### ACTIVITY:
Please state the number of lines in the listing that contain the word "visible", and nothing else.

### GIVEN INFORMATION:
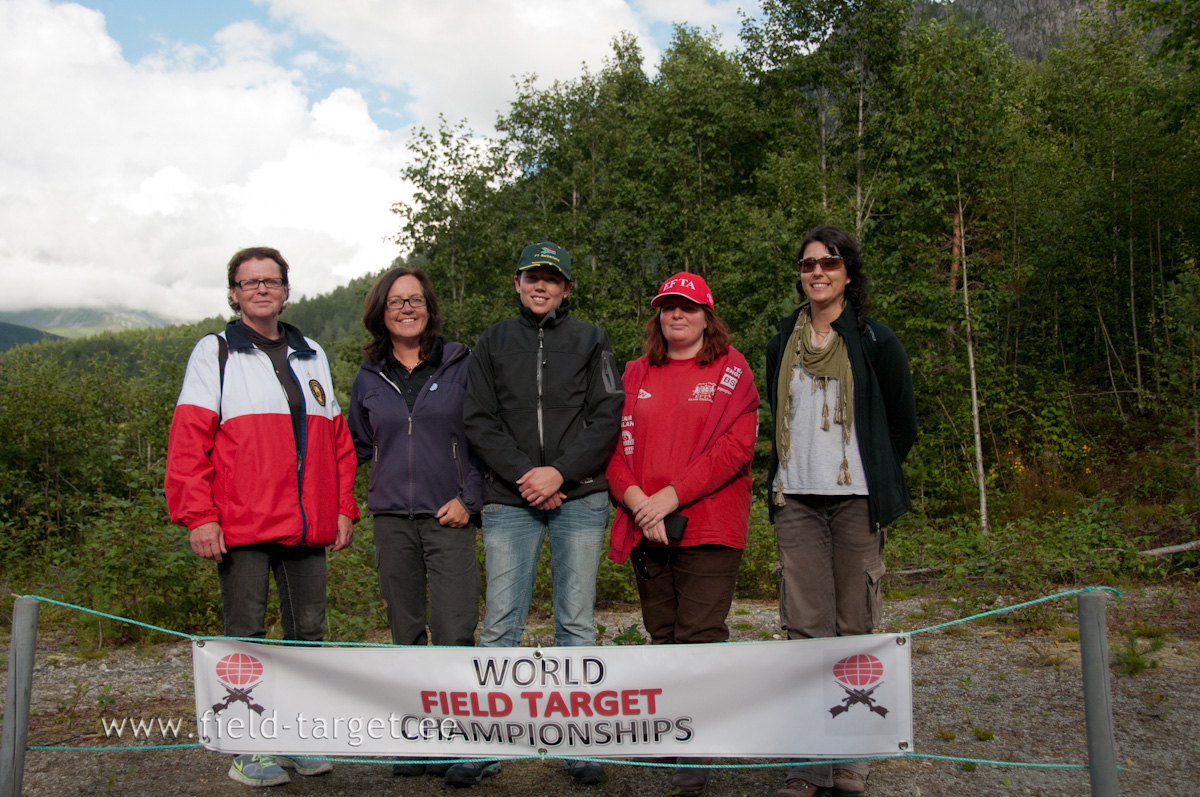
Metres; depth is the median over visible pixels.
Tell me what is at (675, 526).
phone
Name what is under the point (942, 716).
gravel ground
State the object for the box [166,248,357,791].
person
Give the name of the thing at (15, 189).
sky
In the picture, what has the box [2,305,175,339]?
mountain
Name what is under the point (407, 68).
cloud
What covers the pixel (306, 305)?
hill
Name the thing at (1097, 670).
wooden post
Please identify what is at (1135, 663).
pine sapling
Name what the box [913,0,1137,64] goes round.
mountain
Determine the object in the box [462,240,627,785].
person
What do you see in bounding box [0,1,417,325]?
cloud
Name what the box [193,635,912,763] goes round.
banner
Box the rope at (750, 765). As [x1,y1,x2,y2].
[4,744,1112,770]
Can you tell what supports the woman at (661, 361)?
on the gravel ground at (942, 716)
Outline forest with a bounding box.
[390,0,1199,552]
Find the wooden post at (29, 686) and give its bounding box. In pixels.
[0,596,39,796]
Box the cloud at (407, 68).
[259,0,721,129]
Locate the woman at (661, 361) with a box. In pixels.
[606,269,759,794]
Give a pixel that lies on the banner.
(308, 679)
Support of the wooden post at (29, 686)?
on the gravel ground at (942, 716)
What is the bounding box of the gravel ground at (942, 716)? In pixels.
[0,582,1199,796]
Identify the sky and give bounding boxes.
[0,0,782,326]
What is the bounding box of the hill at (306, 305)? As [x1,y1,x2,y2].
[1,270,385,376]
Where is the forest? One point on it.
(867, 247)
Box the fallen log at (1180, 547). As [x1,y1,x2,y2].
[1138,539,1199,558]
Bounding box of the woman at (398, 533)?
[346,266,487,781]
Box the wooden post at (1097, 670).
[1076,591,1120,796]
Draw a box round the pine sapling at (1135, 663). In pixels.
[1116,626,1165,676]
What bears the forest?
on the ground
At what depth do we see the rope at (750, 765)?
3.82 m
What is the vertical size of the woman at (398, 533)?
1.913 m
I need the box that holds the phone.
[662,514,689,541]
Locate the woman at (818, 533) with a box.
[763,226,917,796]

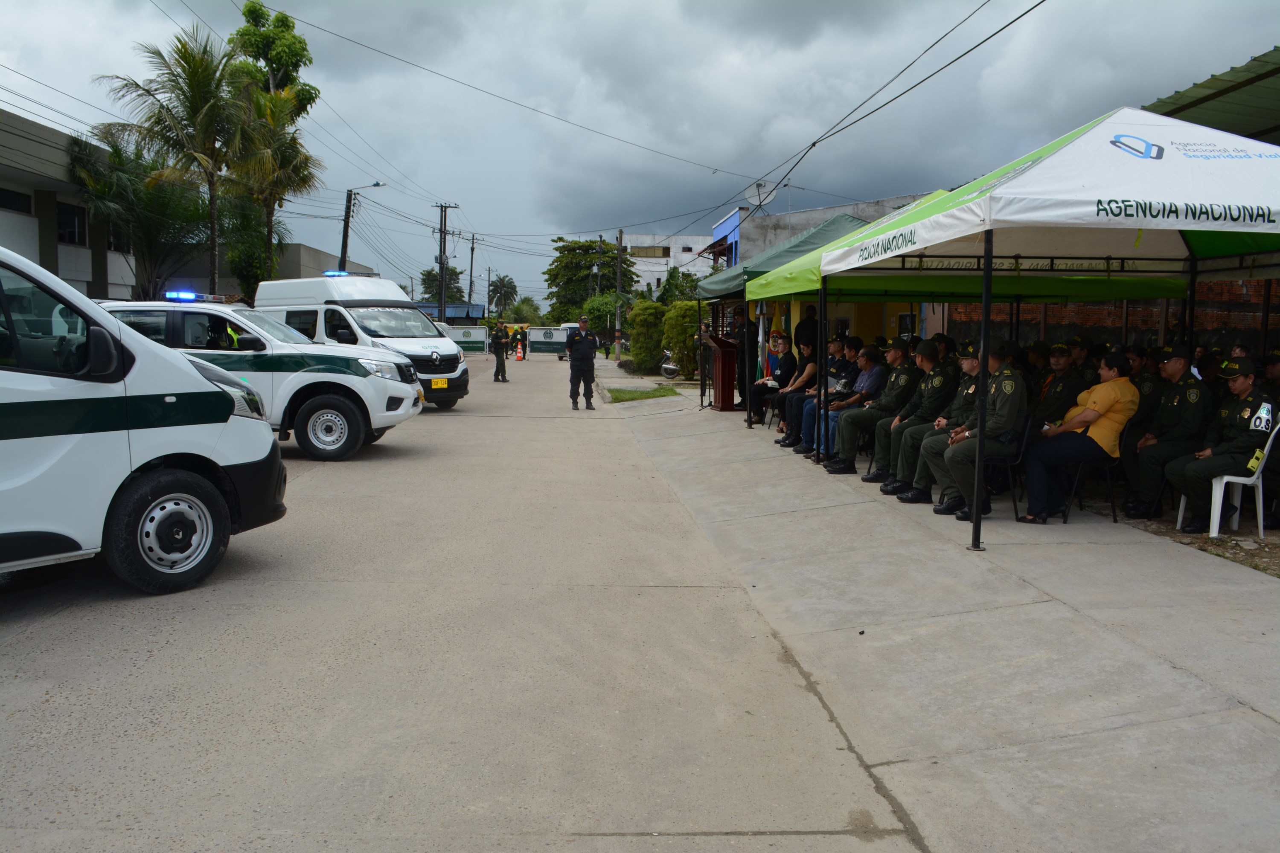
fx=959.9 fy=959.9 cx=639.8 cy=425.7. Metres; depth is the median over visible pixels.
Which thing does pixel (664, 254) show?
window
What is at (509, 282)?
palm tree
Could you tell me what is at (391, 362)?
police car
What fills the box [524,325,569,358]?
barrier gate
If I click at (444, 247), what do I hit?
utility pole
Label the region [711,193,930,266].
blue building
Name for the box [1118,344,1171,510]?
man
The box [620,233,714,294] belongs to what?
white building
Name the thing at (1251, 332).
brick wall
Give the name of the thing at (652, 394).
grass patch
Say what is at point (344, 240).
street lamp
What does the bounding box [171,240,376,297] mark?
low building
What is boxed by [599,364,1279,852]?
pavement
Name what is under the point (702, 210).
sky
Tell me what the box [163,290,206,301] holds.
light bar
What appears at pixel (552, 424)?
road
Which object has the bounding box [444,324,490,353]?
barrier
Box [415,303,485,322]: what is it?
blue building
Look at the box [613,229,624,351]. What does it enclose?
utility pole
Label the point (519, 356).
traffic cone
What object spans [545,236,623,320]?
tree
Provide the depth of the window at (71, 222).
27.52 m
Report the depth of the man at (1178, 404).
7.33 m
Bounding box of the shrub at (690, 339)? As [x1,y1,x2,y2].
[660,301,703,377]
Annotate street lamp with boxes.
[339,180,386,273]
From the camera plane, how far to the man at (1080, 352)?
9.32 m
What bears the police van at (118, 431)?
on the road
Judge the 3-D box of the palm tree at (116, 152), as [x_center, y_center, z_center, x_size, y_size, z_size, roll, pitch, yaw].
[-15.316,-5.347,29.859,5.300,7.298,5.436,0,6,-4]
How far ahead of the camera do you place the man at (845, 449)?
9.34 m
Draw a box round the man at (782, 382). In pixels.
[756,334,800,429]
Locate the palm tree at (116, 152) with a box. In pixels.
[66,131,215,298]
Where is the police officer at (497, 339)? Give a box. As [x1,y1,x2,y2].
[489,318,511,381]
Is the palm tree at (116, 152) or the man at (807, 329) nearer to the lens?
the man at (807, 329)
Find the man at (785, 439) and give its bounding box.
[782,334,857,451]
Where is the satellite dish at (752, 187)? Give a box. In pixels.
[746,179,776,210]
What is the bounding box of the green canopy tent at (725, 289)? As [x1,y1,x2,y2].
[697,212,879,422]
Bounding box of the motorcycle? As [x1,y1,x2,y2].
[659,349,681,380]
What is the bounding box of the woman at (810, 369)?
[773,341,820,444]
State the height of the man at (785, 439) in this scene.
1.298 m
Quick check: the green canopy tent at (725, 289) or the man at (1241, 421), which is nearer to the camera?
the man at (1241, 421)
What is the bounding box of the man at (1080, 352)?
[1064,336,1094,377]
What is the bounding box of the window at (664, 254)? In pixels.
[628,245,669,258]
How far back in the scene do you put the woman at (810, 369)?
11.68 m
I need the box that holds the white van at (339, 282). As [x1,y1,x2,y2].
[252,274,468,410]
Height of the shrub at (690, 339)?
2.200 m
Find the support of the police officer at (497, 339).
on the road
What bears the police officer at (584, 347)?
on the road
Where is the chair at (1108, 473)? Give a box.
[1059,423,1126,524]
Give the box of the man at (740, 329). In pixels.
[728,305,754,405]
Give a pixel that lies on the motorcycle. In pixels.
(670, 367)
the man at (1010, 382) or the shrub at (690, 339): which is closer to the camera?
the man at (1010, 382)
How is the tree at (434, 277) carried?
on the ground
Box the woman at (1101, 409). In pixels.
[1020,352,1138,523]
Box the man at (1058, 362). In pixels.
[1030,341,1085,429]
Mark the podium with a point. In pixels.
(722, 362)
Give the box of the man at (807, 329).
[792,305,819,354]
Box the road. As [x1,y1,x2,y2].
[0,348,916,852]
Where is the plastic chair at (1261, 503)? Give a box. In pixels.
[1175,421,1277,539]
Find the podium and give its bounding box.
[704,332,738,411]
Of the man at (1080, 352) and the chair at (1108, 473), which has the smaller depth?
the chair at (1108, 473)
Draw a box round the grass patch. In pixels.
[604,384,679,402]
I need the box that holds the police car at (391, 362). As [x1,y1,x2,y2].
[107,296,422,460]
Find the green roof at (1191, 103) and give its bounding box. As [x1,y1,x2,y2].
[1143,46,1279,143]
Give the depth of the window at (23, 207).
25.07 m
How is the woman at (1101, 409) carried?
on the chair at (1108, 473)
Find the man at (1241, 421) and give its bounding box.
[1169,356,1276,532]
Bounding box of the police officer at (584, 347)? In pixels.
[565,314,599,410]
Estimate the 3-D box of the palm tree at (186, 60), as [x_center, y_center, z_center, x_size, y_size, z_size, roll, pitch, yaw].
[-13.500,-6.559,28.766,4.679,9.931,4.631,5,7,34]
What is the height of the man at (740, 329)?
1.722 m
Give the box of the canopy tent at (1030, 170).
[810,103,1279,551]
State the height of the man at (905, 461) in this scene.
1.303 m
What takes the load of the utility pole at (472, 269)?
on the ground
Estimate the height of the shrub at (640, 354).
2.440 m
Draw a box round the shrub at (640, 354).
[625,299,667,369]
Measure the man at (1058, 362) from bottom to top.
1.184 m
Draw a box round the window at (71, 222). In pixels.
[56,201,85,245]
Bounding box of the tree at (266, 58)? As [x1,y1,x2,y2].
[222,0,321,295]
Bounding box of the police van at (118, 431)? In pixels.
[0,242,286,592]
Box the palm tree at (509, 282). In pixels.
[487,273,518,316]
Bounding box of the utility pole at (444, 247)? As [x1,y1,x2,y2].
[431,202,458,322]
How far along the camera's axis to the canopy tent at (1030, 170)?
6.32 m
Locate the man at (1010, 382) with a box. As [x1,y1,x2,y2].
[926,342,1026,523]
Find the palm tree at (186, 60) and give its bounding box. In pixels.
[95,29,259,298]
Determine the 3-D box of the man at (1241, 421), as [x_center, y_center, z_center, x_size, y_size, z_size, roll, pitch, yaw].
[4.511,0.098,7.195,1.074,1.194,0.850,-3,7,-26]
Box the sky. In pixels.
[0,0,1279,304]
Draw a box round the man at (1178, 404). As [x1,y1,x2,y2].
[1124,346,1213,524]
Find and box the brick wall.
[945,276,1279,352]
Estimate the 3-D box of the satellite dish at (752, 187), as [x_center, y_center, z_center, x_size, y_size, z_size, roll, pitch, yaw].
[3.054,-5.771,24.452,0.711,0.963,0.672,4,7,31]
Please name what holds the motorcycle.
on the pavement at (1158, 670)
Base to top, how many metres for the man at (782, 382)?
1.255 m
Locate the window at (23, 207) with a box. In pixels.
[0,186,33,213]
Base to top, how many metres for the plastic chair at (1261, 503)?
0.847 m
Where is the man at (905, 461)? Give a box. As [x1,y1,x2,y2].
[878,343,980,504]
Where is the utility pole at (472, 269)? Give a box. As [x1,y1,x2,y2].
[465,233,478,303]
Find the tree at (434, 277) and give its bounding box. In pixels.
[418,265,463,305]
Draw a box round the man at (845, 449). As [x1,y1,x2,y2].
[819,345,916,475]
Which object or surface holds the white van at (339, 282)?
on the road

### OUTPUT:
2